Reduced Access to Our Healthcare

November 7, 2021

Reduced Access to Our Healthcare System

On the last day in Myrtle Beach, my wrist started swelling and became painful. What made it more painful was changing a flat tire on the road trip home on Interstate 40 going towards Raleigh. I heard a pulsating noise from the back tire: I thought it was a rock caught in the tire grooves. But the noise increased and came closer and closer until I told Kathy it sounds like a helicopter that was about to land on the roof of the car. I stopped and exchanged the flat tire mostly without using my left hand, which has become quite weak from the pain in the wrist. I suspected it was a spider bite and considered going to an urgent care clinic in North Carolina but delayed it, knowing that we’ll be at home in a couple of days and then I would see my family doctor.

We arrived back home on Friday night. Early Saturday, when I called, I discovered our clinic was closed on the weekends. The mission statement of the clinic claims the provision of a: “patient-centered approach that ensures access promptly”. This must be creative writing, since there was no service on the weekends. In response to my subsequent inquiry, they advised I should go to a walk-in clinic or the emergency ward of a hospital when they are closed. OK. My recently retired family doctor always had a backup.

Since by then my hand was extremely painful, my next task was finding an open clinic. So I went on the internet and searched for area walk-in clinics. I found out that some required appointments altho they were called walk-in clinics. Doctors were on duty at different times, but not on this Saturday.

Carlingwood shopping center had a clinic that I visited previously and drove over there. They told me they deal with only “their” patients, the clinic had capped their clientele and they would not see me. At the next walk-in clinic, I saw no receptionist. One other patient was waiting for consultation; he told me he saw no one when he came in but there was a doctor behind the walls. I was not sure how he knew that, but I waited, so together we waited and waited. Other people came and left after seeing no one at the reception desk. After an hour, I left as well for the next walk-in clinic at College Square where I was told they were fully booked for the day, but they took my contact info to have a doctor call me after 4 pm. He did and prescribed an anti-inflammatory. It took the entire day to get healthcare.

With the swelling gradually going down but still concerned, and afraid a walk-in clinic would not alert my family doctor about my treatment, I contacted my family doctor on Monday. They informed me she was fully booked that week but offered a virtual initial appointment with a substitute. The virtual consultation was very difficult: trying to describe a swelling verbally. I could not understand why they would not see me in person, but the remote consultation was the best they offered that week. It resulted in a requisition for an x-ray for arthritis and a prescription for an anti-inflammatory. The anti-inflammatory worked its magic in over a week, but I never heard back on the results of the x-ray! Some healthcare.

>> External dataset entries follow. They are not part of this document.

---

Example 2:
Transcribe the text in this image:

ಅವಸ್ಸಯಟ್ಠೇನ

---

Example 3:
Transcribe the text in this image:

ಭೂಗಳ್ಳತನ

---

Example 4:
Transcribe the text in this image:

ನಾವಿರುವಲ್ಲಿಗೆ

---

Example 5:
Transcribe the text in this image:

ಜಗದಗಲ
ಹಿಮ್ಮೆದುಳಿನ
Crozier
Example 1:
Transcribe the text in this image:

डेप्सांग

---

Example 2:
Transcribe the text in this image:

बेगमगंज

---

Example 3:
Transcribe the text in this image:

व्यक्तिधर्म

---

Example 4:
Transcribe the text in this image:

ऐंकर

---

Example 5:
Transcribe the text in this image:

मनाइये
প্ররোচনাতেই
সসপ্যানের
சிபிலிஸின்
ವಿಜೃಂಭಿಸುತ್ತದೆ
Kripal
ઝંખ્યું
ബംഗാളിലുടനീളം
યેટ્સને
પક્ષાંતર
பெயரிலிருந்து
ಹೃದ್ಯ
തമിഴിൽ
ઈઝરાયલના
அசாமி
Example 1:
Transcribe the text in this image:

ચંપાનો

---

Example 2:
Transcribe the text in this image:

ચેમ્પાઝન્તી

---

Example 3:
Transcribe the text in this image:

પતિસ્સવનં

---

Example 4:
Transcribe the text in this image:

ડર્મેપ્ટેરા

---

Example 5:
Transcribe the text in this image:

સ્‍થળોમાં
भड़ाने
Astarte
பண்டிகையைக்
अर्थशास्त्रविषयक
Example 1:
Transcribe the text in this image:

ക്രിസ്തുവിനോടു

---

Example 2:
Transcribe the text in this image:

My access to general healthcare has changed substantially over the last few years, starting with the retirement of my family doctor and my switch to a group practice. The retiring doctor had a paper file on me over an inch thick and he had known me for decades and could just about to see what was wrong with me when I walked in to see him. My new doctor at the group practice had an introductory meeting with me when we met. I was surprised to learn that she was not interested in my files; No, she said, she does not need my previous history. She sat behind a computer and was typing on it more than looking at me sideways.

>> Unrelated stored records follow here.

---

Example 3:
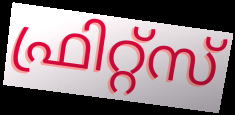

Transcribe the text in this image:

ഫ്രിറ്റ്സ്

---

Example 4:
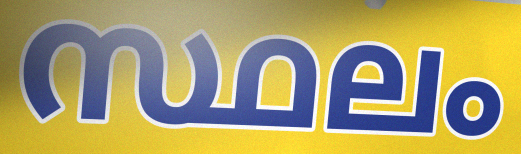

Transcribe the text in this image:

സ്ഥലം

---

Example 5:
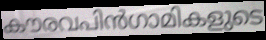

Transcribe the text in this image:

കൗരവപിൻഗാമികളുടെ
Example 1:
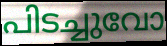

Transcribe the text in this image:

പിടച്ചുവോ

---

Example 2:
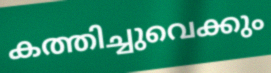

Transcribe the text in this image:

കത്തിച്ചുവെക്കും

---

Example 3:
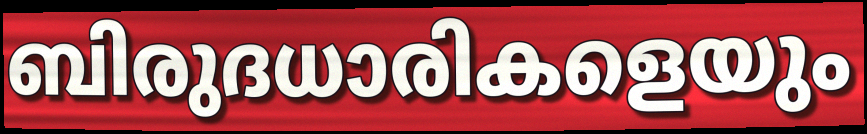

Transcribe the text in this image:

ബിരുദധാരികളെയും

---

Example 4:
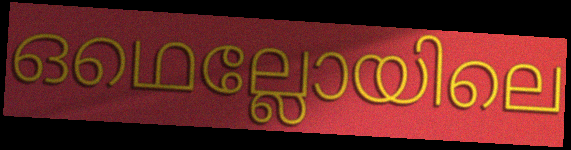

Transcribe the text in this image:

ഒഥെല്ലോയിലെ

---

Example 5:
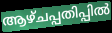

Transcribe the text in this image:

ആഴ്ചപ്പതിപ്പിൽ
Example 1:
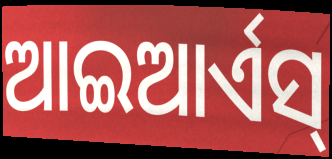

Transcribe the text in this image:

ଆଇଆର୍ଏସ୍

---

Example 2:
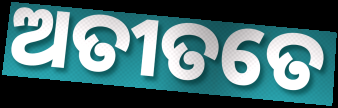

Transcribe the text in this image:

ଅତୀତତେ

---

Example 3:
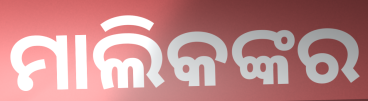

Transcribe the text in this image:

ମାଲିକଙ୍କର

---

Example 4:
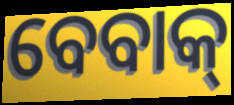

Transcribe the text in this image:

ବେବାକ୍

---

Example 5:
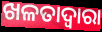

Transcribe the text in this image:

ଖଳତାଦ୍ଵାରା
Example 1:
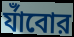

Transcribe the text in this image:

র্যাঁবোর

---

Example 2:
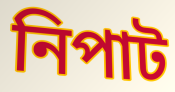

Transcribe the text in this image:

নিপাট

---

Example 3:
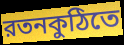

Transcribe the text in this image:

রতনকুঠিতে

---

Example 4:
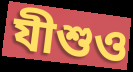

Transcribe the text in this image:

যীশুও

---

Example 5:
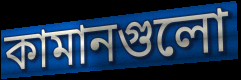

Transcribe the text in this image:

কামানগুলো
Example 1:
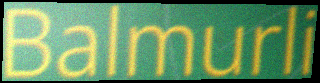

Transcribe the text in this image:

Balmurli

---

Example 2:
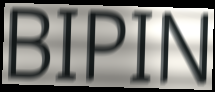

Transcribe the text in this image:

BIPIN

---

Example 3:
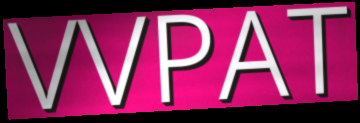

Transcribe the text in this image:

VVPAT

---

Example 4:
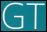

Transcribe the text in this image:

GT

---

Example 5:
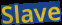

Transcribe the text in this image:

Slave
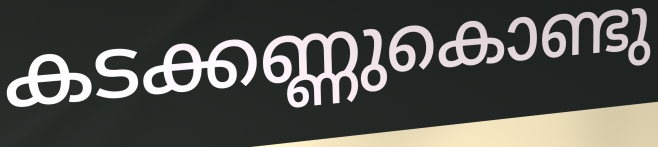
കടക്കണ്ണുകൊണ്ടു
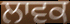
ਲਾਵਕ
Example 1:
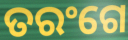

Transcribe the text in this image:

ତରଂଗେ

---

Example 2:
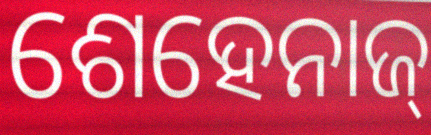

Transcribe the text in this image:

ଶେହେନାଜ୍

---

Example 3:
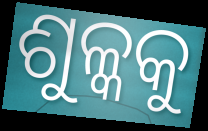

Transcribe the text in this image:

ଶୁଳ୍କକୁ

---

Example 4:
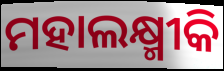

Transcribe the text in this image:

ମହାଲକ୍ଷ୍ମୀକି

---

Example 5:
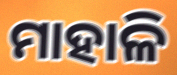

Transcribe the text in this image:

ମାହାଳି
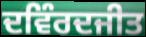
ਦਵਿੰਰਦਜੀਤ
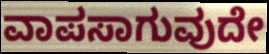
ವಾಪಸಾಗುವುದೇ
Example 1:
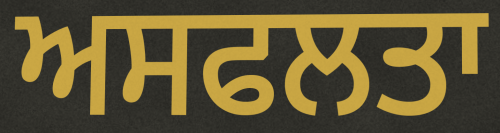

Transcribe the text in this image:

ਅਸਫਲਤਾ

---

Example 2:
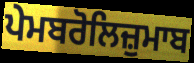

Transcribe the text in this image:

ਪੇਮਬਰੋਲਿਜ਼ੁਮਾਬ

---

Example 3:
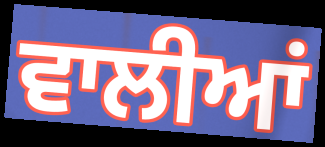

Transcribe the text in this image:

ਵਾਲੀਆਂ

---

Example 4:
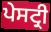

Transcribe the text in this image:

ਪੇਸਟ੍ਰੀ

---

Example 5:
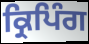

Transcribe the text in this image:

ਕ੍ਰਿਪਿੰਗ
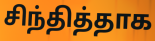
சிந்தித்தாக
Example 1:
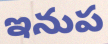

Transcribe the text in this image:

ఇనుప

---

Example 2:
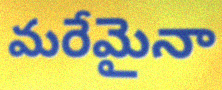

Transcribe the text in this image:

మరేమైనా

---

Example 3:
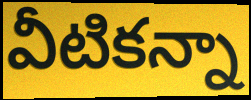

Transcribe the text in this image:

వీటికన్నా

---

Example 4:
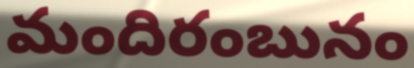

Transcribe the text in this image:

మందిరంబునం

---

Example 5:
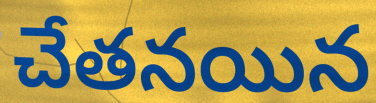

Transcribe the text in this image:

చేతనయిన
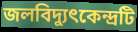
জলবিদ্যুৎকেন্দ্রটি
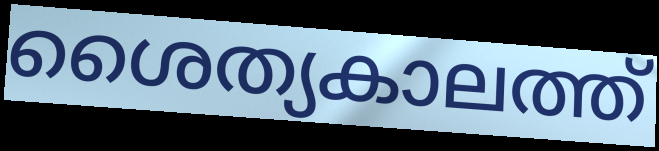
ശൈത്യകാലത്ത്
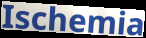
Ischemia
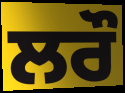
ਲਰੌ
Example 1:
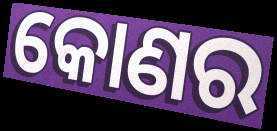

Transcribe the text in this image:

କୋଣର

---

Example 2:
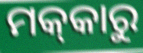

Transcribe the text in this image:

ମକ୍‌କାରୁ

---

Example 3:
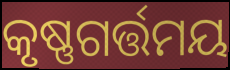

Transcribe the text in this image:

କୃଷ୍ଣଗର୍ତ୍ତମୟ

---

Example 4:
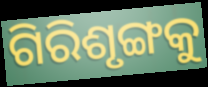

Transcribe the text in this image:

ଗିରିଶୃଙ୍ଗକୁ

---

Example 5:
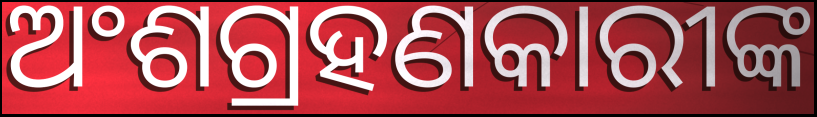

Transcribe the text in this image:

ଅଂଶଗ୍ରହଣକାରୀଙ୍କ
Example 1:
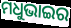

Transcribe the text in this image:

ମଧୁଭାଇର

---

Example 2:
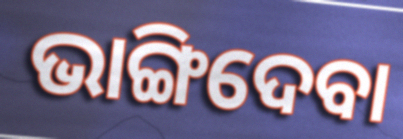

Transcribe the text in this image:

ଭାଙ୍ଗିଦେବା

This new relationship with my family doctor is via the receptionist at the group practice: I write a note to the reception desk that I need an appointment and specify what my problem is such as pain. Reception transmits the email to my doctor, who responds sometimes a week later. The response could be to arrange for a virtual or physical meeting or I receive a requisition for tests or an x-ray. It may be a week or weeks before the results of the tests are in and I receive an email from reception telling me how the doctor wants to follow up.

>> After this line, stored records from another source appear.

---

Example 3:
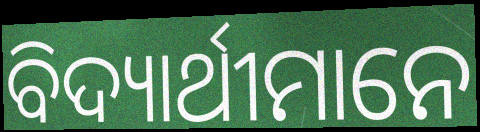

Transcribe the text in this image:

ବିଦ୍ୟାର୍ଥୀମାନେ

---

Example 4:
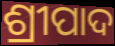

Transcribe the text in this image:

ଶ୍ରୀପାଦ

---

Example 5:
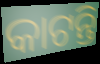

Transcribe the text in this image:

କାଟନ୍ତି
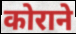
कोराने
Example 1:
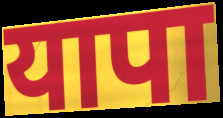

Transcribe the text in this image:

यापा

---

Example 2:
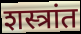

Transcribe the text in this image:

शस्त्रांत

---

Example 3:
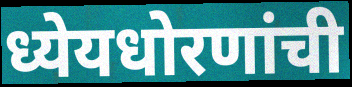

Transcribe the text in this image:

ध्येयधोरणांची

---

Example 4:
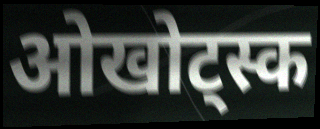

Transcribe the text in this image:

ओखोट्स्क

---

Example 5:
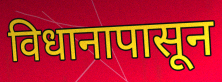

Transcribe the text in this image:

विधानापासून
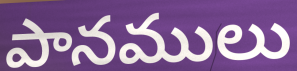
పానములు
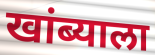
खांब्याला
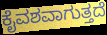
ಕೈವಶವಾಗುತ್ತದೆ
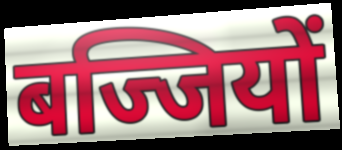
बज्जियों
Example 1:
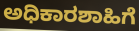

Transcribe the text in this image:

ಅಧಿಕಾರಶಾಹಿಗೆ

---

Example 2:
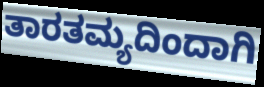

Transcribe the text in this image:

ತಾರತಮ್ಯದಿಂದಾಗಿ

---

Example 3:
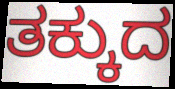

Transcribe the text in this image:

ತಕ್ಕುದ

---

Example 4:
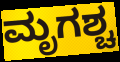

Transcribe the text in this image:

ಮೃಗಶ್ಚ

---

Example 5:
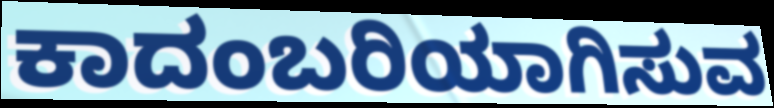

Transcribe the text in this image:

ಕಾದಂಬರಿಯಾಗಿಸುವ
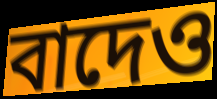
বাদেও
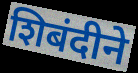
शिबंदीने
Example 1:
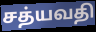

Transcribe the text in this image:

சத்யவதி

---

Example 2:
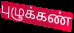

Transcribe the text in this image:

புழுக்கண்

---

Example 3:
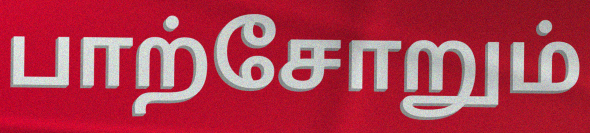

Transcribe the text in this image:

பாற்சோறும்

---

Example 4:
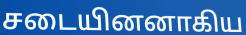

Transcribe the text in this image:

சடையினனாகிய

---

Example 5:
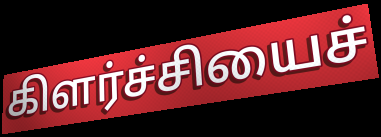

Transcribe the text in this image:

கிளர்ச்சியைச்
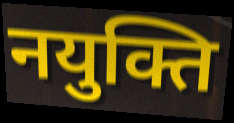
नयुक्ति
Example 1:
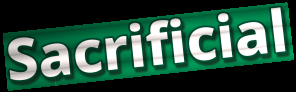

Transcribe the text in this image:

Sacrificial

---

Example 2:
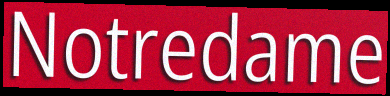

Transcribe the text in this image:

Notredame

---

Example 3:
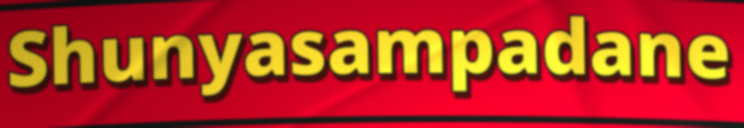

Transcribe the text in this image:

Shunyasampadane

If the follow-up is a physical meeting, a fifteen-minute consultation is arranged. I found these meetings are too short; by the time the doctor logs into my file on the computer and catches up on my situation, the useful time is less than ten minutes.. There is no time to discuss lifestyles or bring up other medical issues. The tone of these meetings is transactional and specific: I should follow this or that diet, monitor my blood pressure, and report back to her. Until a few years ago, the government paid for an annual check-up which provided the opportunity to have a wide-ranging discussion about my health. I find these new consultations limiting, leaving no opportunity to discuss issues that I have. When I brought up some other potential problems at one of these meetings, she advised me to set up another meeting. The fifteen-minute consult is to review and solve one problem. This way of working may result from how doctors get paid by the government. But is this “patient-oriented” care? When do we get an overall view of my health?

I mentioned to a hematologist friend my belief that the quality of healthcare in Canada is going down. She said that may be true for the general practitioners since Covid appeared a couple of years ago: family doctors have had to develop safe systems to deal with infected patients that limited access to them. The same theme was echoed by friends who all expressed frustration with accessing medical care in recent months. Access to healthcare has been reduced over the last couple of years. Just my opinion. What do you think?